*** Provided information ***

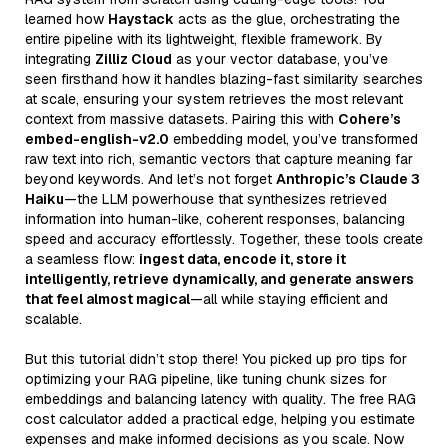
learned how
Haystack
acts as the glue, orchestrating the
entire pipeline with its lightweight, flexible framework. By
integrating
Zilliz Cloud
as your vector database, you’ve
seen firsthand how it handles blazing-fast similarity searches
at scale, ensuring your system retrieves the most relevant
context from massive datasets. Pairing this with
Cohere’s
embed-english-v2.0
embedding model, you’ve transformed
raw text into rich, semantic vectors that capture meaning far
beyond keywords. And let’s not forget
Anthropic’s Claude 3
Haiku
—the LLM powerhouse that synthesizes retrieved
information into human-like, coherent responses, balancing
speed and accuracy effortlessly. Together, these tools create
a seamless flow:
ingest data, encode it, store it
intelligently, retrieve dynamically, and generate answers
that feel almost magical
—all while staying efficient and
scalable.
But this tutorial didn’t stop there! You picked up pro tips for
optimizing your RAG pipeline, like tuning chunk sizes for
embeddings and balancing latency with quality. The free RAG
cost calculator added a practical edge, helping you estimate
expenses and make informed decisions as you scale. Now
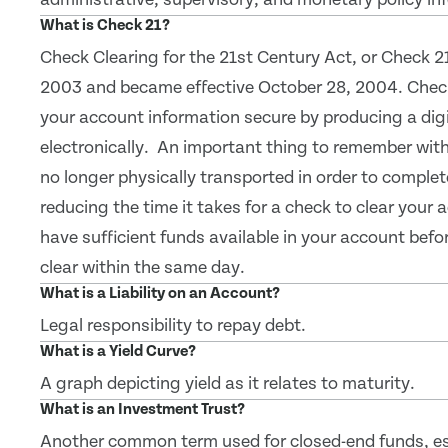
What is Check 21?
Check Clearing for the 21st Century Act, or Check 2
2003 and became effective October 28, 2004. Check
your account information secure by producing a digi
electronically. An important thing to remember with 
no longer physically transported in order to comple
reducing the time it takes for a check to clear your
have sufficient funds available in your account bef
clear within the same day.
What is a Liability on an Account?
Legal responsibility to repay debt.
What is a Yield Curve?
A graph depicting yield as it relates to maturity.
What is an Investment Trust?
Another common term used for closed-end funds, es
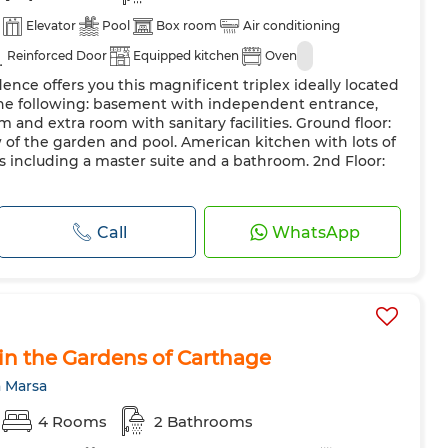
Elevator
Pool
Box room
Air conditioning
Reinforced Door
Equipped kitchen
Oven
ence offers you this magnificent triplex ideally located
 the following: basement with independent entrance,
om and extra room with sanitary facilities. Ground floor:
w of the garden and pool. American kitchen with lots of
ms including a master suite and a bathroom. 2nd Floor:
Call
WhatsApp
 in the Gardens of Carthage
a Marsa
4 Rooms
2 Bathrooms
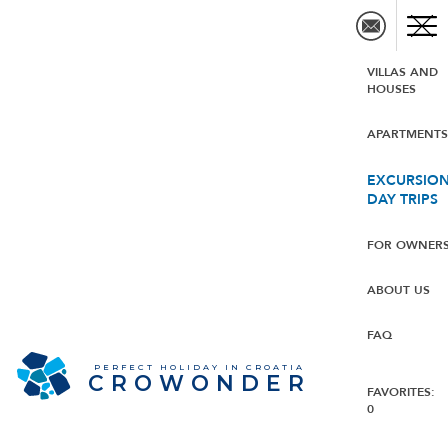
VILLAS AND
HOUSES
APARTMENT
EXCURSION
DAY TRIPS
FOR OWNER
ABOUT US
FAQ
PERFECT HOLIDAY IN CROATIA
CROWONDER
FAVORITES:
0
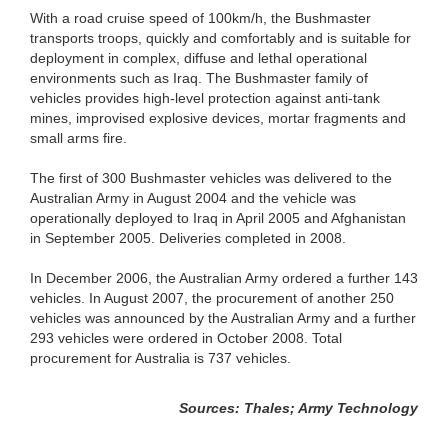
With a road cruise speed of 100km/h, the Bushmaster
transports troops, quickly and comfortably and is suitable for
deployment in complex, diffuse and lethal operational
environments such as Iraq. The Bushmaster family of
vehicles provides high-level protection against anti-tank
mines, improvised explosive devices, mortar fragments and
small arms fire.
The first of 300 Bushmaster vehicles was delivered to the
Australian Army in August 2004 and the vehicle was
operationally deployed to Iraq in April 2005 and Afghanistan
in September 2005. Deliveries completed in 2008.
In December 2006, the Australian Army ordered a further 143
vehicles. In August 2007, the procurement of another 250
vehicles was announced by the Australian Army and a further
293 vehicles were ordered in October 2008. Total
procurement for Australia is 737 vehicles.
Sources: Thales; Army Technology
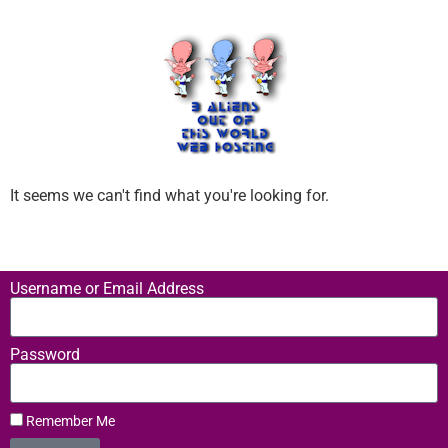
It seems we can't find what you're looking for.
Username or Email Address
Password
Remember Me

*** End of Provided information ***

Try it:
A single number is expected: how many lines of the data hold the string "Iraq".

Written answer:
2